In 1980, railroad deregulation ushered in a thirty-year period of necessary consolidation, as well as increased productivity, which expanded railroad margins and volume growth. This benefited shippers, employees and stockholders, as well as the country, because railroads invest significant private capital in their rights of way.

This “railroad renaissance” has been a massive success for America. It allows our domestically produced goods to go further into the global supply chain while creating and sustaining millions of high-paying manufacturing and distribution jobs.

The conditions that drove significant industry consolidation after deregulation do not now exist. On the contrary, these companies, and the rest of the Class I railroads, are financially healthy.

While previous railroad mergers brought us the safest and most efficient railroad system in the world, it wasn’t easy. One of the last of the large mergers was the Union Pacific-Southern Pacific merger in 1996, which brought the total number of Class I railroads down from more than 40 to seven. Shippers, communities, and other railroads (I was chief operating officer of BNSF at the time) went through prolonged hell as the Union Pacific sought to integrate the IT, operations and infrastructure of the Southern Pacific into its network. It was the “mess in the West.”

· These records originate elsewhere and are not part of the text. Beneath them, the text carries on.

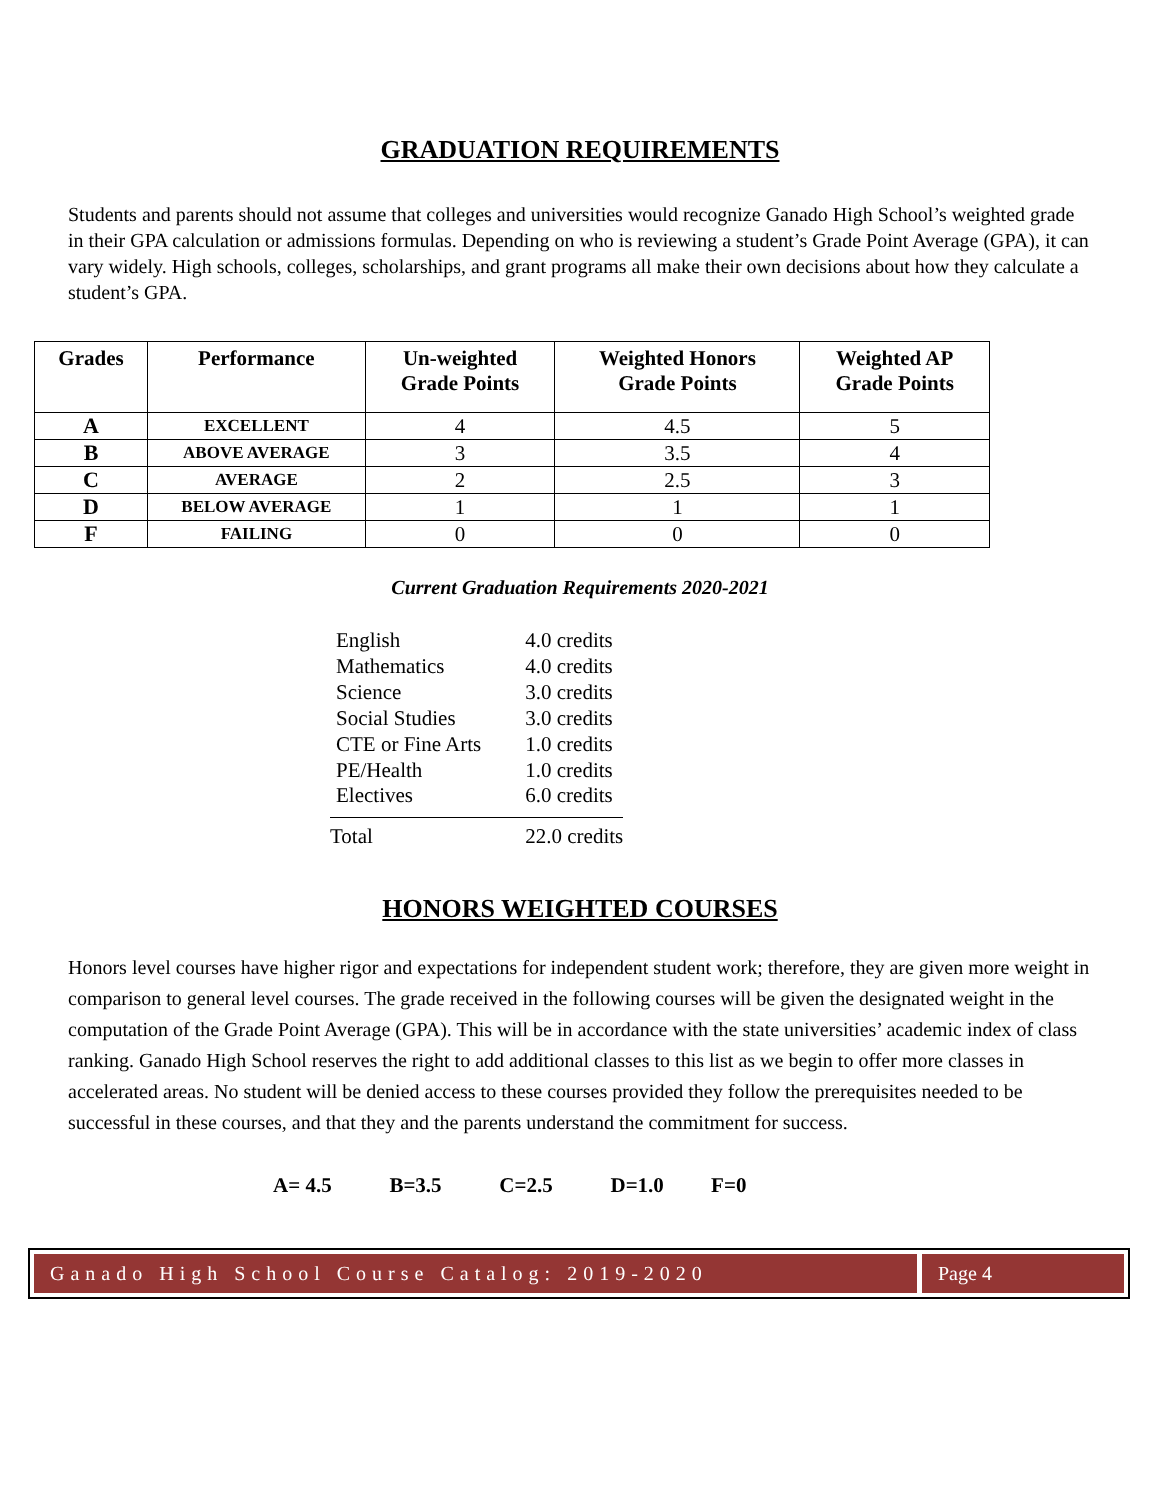GRADUATION REQUIREMENTS
Students and parents should not assume that colleges and universities would recognize Ganado High School’s weighted grade in their GPA calculation or admissions formulas. Depending on who is reviewing a student’s Grade Point Average (GPA), it can vary widely. High schools, colleges, scholarships, and grant programs all make their own decisions about how they calculate a student’s GPA.
| Grades | Performance | Un-weighted Grade Points | Weighted Honors Grade Points | Weighted AP Grade Points |
| --- | --- | --- | --- | --- |
| A | EXCELLENT | 4 | 4.5 | 5 |
| B | ABOVE AVERAGE | 3 | 3.5 | 4 |
| C | AVERAGE | 2 | 2.5 | 3 |
| D | BELOW AVERAGE | 1 | 1 | 1 |
| F | FAILING | 0 | 0 | 0 |
Current Graduation Requirements 2020-2021
| English | 4.0 credits |
| Mathematics | 4.0 credits |
| Science | 3.0 credits |
| Social Studies | 3.0 credits |
| CTE or Fine Arts | 1.0 credits |
| PE/Health | 1.0 credits |
| Electives | 6.0 credits |
| Total | 22.0 credits |
HONORS WEIGHTED COURSES
Honors level courses have higher rigor and expectations for independent student work; therefore, they are given more weight in comparison to general level courses. The grade received in the following courses will be given the designated weight in the computation of the Grade Point Average (GPA). This will be in accordance with the state universities’ academic index of class ranking. Ganado High School reserves the right to add additional classes to this list as we begin to offer more classes in accelerated areas. No student will be denied access to these courses provided they follow the prerequisites needed to be successful in these courses, and that they and the parents understand the commitment for success.
A= 4.5 B=3.5 C=2.5 D=1.0 F=0
Ganado High School Course Catalog: 2019-2020
Page 4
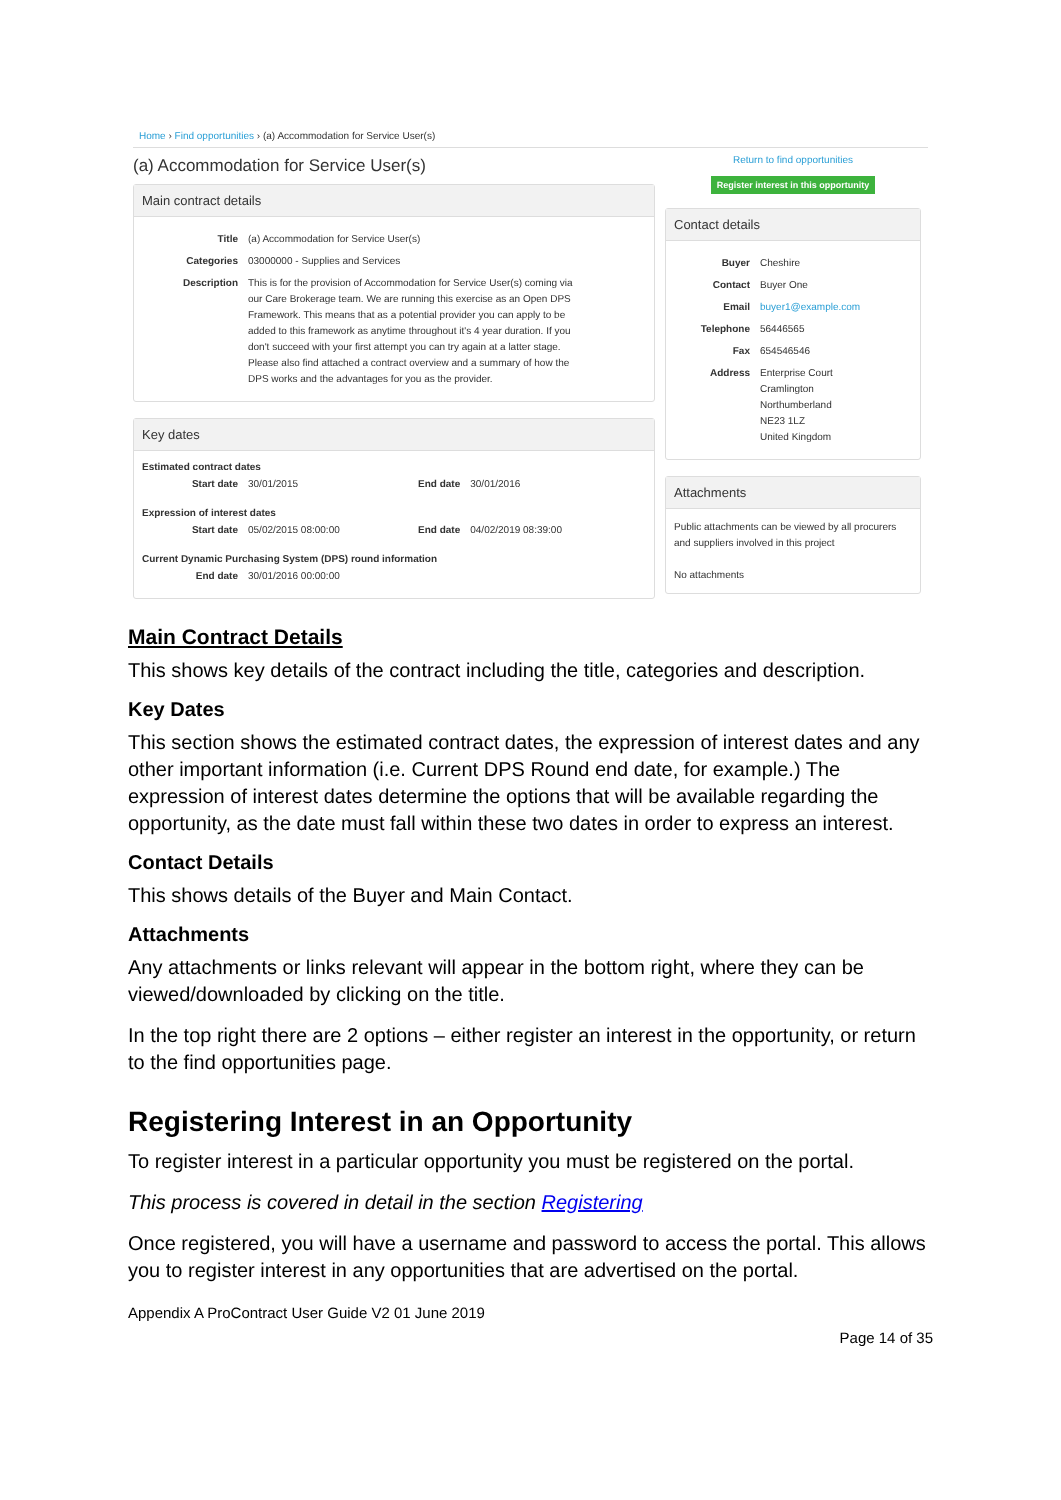Home › Find opportunities › (a) Accommodation for Service User(s)
(a) Accommodation for Service User(s)
Main contract details
| Title | (a) Accommodation for Service User(s) |
| Categories | 03000000 - Supplies and Services |
| Description | This is for the provision of Accommodation for Service User(s) coming via our Care Brokerage team. We are running this exercise as an Open DPS Framework. This means that as a potential provider you can apply to be added to this framework as anytime throughout it's 4 year duration. If you don't succeed with your first attempt you can try again at a latter stage. Please also find attached a contract overview and a summary of how the DPS works and the advantages for you as the provider. |
Key dates
Estimated contract dates
| Start date | 30/01/2015 | End date | 30/01/2016 |
Expression of interest dates
| Start date | 05/02/2015 08:00:00 | End date | 04/02/2019 08:39:00 |
Current Dynamic Purchasing System (DPS) round information
| End date | 30/01/2016 00:00:00 |
Return to find opportunities
Register interest in this opportunity
Contact details
| Buyer | Cheshire |
| Contact | Buyer One |
| Email | buyer1@example.com |
| Telephone | 56446565 |
| Fax | 654546546 |
| Address | Enterprise Court Cramlington Northumberland NE23 1LZ United Kingdom |
Attachments
Public attachments can be viewed by all procurers and suppliers involved in this project
No attachments
Main Contract Details
This shows key details of the contract including the title, categories and description.
Key Dates
This section shows the estimated contract dates, the expression of interest dates and any other important information (i.e. Current DPS Round end date, for example.) The expression of interest dates determine the options that will be available regarding the opportunity, as the date must fall within these two dates in order to express an interest.
Contact Details
This shows details of the Buyer and Main Contact.
Attachments
Any attachments or links relevant will appear in the bottom right, where they can be viewed/downloaded by clicking on the title.
In the top right there are 2 options – either register an interest in the opportunity, or return to the find opportunities page.
Registering Interest in an Opportunity
To register interest in a particular opportunity you must be registered on the portal.
This process is covered in detail in the section Registering
Once registered, you will have a username and password to access the portal. This allows you to register interest in any opportunities that are advertised on the portal.
Appendix A ProContract User Guide V2 01 June 2019
Page 14 of 35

In 2001 the Surface Transportation Board, the railroad’s federal regulator, issued new merger rules. These rules require a demonstration that the merger’s benefits could not be achieved through less disruptive measures, such as marketing alliances or improved operational coordination, and require a proposed merger to enhance competition.

Under these rules, this proposed merger opens the door to significant changes to current rate and access doctrines (something Union Pacific and Norfolk Southern have lobbied against for years). The transaction would also drive additional railroad consolidation, a negative downstream effect that STB’s 2001 rules sought to prevent.

How would this proposed Union Pacific-Norfolk Southern merger affect shippers?

Most shippers fall into two categories: Those with no realistic transportation alternatives (like many chemical, grain, and industrial shippers) and those that have other options.

For example, intermodal shipments have access to trucking over the highway. The industrial and commodity shipper with no competitive transportation options is covered by railroad rate-making rules that essentially allow railroads to charge what the market will bear, and the STB can review rates and call balls and strikes.

If the proposed consolidation is approved, it will greatly reduce the transportation options for many of these industrial and commodity customers, the very shippers that President Trump’s manufacturing re-shoring agenda aims to help.

Proponents of the merger case will argue that eliminating gateways, the locations where freight is handed off between railroads, will move more traffic from the highway to the rail network. But intermodal networks — which move imported goods, from Asia and elsewhere — already are highly efficient and create little frictional delays at gateways.

The proposed merger is sure to generate political blowback.

Senate Majority Leader John Thune’s agricultural constituents back home in South Dakota will not be happy at the prospect of a reduced number of gateways for shipping their products.

House Speaker Mike Johnson’s constituents in the Louisiana chemical industry likewise hate the thought of being limited by further consolidation and concentration of fewer railroads.

The 2001 merger regulations have never been significantly tested, and the STB rightly should thoroughly review this proposed merger and its consequences. President Trump, who is no stranger to exercising influence over federal agencies, will have the ultimate decision on this merger. He will pay attention to the concerns of rail employees who have experienced the job losses from the past consolidation and have no interest in going along with another. And President Trump will understand that he needs to protect his large bet on bringing manufacturing jobs back to our country.

There is simply no need for this consolidation to move forward, and plenty of reasons why it should not.

Matthew K. Rose served as BNSF Railway’s CEO from 2000 through 2013 and retired as its executive chairman in 2019.